April 7, 2003: Basra fell to British troops, who found a body that might be that of “Chemical Ali” Hassan al-Majid. Scientists at Sandia National Laboratories confirmed that they can briefly achieve fusion with a machine that can generate 200 trillion watts of energy. They say the machine could lead to an internal-combustion fusion engine. Bob Woodward and Carl Bernstein sold 75 boxes of notes and recordings from their Watergate investigation to the University of Texas for $5 million. Human rights groups criticized Thailand’s police for killing 2,000 people over a two-month period in an ongoing crackdown on drug dealers. The Los Angeles Times and the Washington Post each won three Pulitzer Prizes for their journalism. Audit reports revealed that the Transportation Security Administration created after 9/11 may have wasted more than $250 million by overstaffing airports and purchasing unnecessary and outdated equipment. Syracuse beat Kansas 81-78 in the final of the men’s NCAA college basketball tournament for its first title ever. A late snowstorm blanketed the United States from the Dakotas to New York, slowing traffic and delaying baseball season openers in several cities.

April 6, 2003: U.S. forces encircled Baghdad as Ahmad Chalabi was airlifted into Nasiriyah. Meanwhile, the United Nations reported that 966 people had been massacred in northeastern Congo; the attacks—which witnesses said were perpetrated by men, women, and children—took place over just a few hours and were the largest mass killing in the country’s five-year civil war. Authorities had not yet determined who was responsible. North Korea announced that it would disregard any U.N. resolution addressing its nuclear program and that sanctions would be considered “a prelude to war.” The Justice Department announced that the total number of incarcerated U.S. residents exceeded 2 million for the first time; one out of every 142 people was in prison or jail. Librarians in Santa Clara decided to shred member records every day, rather than every week, in an effort to demonstrate their opposition to the USA Patriot Act. A provision of the act mandates that librarians share member borrowing and browsing records with FBI agents upon request. The journal Nature reported that the ape population in equatorial West Africa, ravaged by increased hunting and the Ebola virus, had fallen by half since 1983.

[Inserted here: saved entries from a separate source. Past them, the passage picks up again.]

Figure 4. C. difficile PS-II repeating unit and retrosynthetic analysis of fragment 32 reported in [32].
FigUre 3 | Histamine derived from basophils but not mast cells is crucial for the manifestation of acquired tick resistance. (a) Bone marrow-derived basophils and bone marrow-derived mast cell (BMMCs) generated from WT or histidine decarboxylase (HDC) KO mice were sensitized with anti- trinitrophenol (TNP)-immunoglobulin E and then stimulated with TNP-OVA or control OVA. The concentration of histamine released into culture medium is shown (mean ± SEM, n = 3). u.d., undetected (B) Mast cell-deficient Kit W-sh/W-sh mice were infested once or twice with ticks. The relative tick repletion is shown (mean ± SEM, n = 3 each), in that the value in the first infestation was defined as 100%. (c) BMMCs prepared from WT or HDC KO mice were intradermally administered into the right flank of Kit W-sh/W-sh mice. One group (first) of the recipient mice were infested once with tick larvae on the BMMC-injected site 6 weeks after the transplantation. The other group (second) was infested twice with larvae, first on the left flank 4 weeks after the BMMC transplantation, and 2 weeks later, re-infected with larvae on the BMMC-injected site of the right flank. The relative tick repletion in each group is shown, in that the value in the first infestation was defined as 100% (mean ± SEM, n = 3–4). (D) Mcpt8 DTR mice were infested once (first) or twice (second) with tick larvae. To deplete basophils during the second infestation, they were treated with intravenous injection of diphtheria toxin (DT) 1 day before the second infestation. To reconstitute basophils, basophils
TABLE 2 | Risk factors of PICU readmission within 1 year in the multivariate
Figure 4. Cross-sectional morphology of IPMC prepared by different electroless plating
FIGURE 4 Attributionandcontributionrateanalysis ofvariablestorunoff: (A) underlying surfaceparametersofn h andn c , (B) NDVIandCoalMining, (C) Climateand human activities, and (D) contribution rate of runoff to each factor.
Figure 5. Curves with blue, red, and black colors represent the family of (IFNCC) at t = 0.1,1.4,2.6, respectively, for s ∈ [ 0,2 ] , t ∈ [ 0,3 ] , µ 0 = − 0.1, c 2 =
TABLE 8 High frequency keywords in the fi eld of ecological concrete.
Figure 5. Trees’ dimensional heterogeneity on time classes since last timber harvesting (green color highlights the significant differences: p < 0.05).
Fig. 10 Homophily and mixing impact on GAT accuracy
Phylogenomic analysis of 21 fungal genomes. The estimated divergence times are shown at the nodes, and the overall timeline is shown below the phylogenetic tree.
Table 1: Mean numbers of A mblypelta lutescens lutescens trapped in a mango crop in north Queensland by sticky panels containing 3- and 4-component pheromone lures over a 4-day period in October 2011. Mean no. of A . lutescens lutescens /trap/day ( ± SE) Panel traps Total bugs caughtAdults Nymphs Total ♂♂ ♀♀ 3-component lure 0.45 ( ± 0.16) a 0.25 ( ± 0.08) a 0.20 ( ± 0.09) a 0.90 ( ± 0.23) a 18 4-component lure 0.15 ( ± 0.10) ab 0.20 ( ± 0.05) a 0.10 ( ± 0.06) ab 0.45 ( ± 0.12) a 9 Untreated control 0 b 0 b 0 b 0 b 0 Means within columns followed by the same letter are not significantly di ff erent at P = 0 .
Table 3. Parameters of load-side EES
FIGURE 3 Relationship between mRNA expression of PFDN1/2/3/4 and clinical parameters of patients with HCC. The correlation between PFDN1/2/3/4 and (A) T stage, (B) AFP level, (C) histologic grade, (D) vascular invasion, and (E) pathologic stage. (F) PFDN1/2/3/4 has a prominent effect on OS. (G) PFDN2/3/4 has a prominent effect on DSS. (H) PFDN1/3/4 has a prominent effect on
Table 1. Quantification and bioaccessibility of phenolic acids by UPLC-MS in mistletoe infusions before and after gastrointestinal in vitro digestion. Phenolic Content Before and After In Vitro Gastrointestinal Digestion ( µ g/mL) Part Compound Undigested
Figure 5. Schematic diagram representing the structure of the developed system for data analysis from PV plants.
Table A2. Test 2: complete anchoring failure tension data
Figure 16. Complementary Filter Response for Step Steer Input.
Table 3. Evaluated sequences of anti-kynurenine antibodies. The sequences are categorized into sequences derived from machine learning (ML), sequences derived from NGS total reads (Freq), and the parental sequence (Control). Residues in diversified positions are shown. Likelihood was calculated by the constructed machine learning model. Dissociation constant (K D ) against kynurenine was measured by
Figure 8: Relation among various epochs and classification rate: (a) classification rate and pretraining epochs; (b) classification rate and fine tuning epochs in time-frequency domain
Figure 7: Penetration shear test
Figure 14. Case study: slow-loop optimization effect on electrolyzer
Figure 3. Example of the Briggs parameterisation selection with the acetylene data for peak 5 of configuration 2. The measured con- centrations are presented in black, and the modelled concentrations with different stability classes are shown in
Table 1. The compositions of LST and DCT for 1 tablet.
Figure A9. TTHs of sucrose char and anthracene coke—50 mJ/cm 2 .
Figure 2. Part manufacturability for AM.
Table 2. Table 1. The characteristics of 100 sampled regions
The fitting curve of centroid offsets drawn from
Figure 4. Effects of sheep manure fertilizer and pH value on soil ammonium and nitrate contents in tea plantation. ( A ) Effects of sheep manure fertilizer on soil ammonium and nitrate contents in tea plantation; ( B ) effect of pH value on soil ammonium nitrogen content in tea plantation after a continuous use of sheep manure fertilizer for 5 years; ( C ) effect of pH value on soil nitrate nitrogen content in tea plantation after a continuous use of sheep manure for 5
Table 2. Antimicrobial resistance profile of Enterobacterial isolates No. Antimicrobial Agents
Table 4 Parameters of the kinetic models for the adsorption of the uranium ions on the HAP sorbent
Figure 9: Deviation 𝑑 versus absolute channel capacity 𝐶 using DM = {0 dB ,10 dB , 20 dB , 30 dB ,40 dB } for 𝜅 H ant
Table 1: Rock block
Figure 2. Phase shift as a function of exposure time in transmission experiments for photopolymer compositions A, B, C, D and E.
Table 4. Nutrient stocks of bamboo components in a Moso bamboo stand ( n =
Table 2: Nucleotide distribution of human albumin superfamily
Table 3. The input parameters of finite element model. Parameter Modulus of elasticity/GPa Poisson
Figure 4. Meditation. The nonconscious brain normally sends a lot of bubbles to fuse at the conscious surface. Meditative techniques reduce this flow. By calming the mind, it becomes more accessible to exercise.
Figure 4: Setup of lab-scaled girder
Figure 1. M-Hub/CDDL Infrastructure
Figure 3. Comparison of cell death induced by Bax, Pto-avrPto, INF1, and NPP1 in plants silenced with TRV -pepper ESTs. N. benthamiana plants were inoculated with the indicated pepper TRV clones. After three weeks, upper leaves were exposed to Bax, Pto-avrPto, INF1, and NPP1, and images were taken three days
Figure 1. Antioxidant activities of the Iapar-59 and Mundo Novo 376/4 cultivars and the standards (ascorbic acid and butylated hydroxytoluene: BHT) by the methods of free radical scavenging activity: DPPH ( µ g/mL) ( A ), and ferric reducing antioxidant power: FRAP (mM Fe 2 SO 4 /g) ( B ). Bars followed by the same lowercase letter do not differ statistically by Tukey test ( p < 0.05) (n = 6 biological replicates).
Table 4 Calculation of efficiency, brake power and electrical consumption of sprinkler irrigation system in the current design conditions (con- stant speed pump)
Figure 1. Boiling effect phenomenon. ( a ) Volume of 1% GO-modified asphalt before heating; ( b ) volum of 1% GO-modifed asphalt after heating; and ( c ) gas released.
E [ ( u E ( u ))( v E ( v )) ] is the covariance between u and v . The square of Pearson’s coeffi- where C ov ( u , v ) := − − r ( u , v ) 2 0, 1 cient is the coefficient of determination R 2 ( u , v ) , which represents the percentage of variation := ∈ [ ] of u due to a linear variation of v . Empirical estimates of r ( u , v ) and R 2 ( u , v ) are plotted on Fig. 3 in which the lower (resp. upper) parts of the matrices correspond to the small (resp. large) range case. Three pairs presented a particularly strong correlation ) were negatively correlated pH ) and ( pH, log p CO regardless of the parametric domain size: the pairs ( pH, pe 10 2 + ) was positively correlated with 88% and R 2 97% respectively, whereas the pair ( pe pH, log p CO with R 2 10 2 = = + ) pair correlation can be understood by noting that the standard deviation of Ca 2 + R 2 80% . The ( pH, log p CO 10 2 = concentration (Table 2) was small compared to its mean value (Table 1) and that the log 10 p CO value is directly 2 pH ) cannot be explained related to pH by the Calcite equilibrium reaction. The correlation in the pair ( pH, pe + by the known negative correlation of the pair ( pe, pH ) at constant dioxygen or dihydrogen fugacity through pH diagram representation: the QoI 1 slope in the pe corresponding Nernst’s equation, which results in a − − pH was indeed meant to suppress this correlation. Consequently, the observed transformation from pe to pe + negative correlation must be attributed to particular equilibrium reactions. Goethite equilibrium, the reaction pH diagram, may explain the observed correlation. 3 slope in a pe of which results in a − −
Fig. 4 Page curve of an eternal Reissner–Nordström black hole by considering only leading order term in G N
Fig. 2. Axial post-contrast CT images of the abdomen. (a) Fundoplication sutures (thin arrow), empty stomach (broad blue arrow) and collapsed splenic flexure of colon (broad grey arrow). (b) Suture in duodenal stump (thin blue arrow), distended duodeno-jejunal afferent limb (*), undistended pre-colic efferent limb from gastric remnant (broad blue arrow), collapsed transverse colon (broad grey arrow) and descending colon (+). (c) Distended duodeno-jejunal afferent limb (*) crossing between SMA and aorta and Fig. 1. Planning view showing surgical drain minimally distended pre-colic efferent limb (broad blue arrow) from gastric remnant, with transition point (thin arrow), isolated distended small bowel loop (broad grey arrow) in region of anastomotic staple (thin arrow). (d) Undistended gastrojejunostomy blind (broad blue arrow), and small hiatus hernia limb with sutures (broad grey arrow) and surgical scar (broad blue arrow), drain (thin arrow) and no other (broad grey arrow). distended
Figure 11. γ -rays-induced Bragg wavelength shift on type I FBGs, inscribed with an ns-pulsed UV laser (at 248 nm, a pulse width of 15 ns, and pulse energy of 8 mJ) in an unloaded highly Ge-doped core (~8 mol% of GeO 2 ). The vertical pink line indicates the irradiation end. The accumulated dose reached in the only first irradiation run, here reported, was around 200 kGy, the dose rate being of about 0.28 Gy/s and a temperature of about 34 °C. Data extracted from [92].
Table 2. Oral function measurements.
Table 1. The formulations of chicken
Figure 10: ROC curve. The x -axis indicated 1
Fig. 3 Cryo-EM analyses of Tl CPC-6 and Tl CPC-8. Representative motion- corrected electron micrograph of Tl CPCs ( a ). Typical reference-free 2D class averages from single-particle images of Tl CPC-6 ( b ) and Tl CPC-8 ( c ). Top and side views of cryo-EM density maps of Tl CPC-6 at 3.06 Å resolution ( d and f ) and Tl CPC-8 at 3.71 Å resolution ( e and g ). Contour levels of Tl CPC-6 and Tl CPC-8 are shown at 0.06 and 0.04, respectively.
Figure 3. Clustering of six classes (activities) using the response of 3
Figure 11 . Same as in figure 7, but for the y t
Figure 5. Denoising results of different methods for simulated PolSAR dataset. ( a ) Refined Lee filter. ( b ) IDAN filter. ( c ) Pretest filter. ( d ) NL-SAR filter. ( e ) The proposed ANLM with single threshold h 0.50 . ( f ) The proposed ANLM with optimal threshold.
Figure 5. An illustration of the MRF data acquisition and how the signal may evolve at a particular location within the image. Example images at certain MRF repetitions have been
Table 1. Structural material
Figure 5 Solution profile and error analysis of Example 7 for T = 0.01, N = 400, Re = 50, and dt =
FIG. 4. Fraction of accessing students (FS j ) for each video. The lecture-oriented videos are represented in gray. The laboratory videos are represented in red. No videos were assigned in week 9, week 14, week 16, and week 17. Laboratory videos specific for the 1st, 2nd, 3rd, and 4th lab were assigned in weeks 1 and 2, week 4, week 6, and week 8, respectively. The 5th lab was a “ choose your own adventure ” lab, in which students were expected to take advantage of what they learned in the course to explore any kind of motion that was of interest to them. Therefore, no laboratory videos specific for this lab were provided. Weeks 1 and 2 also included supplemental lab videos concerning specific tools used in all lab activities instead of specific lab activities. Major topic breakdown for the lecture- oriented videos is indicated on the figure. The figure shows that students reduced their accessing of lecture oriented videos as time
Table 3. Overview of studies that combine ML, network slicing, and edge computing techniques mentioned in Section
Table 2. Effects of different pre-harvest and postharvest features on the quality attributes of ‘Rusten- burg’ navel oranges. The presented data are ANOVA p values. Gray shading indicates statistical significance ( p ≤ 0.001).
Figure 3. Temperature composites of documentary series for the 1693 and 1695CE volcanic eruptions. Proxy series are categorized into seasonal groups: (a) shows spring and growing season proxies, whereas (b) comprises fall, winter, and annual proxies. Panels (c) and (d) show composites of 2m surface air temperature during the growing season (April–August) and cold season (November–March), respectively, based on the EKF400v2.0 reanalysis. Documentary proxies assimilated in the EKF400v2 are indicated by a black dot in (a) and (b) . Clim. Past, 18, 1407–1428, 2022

April 5, 2003: A column of 60 American tanks wheeled through Baghdad, while Kurdish forces in the north were stalled by a heavily defended bridge. Applications to the Air Force Academy at Colorado Springs rose more than 20 percent this year, despite the school’s recent sexual assault scandal. Eighty-six Honduran prisoners died in a riot incited by rival gangs, which left their prison in flames, dozens injured, and an unknown number on the lam. South Korean officials barred several top aides of ex-President Kim Dae-jung from leaving the country while they investigate payments made to North Korea. New York Mayor Michael Bloomberg appointed the city’s first chief marketing officer, who will be in charge of securing tasteful brand sponsorships for the cash-strapped municipal government. President Bush signed an executive order adding SARS to the list of diseases for which citizens can be quarantined against their will; it was the first disease to be added in two decades. A statue of Abraham Lincoln was dedicated in Richmond, Va., to celebrate his sole visit to the onetime capital. The Sons of Confederate Veterans called the statue an insult to the Confederacy.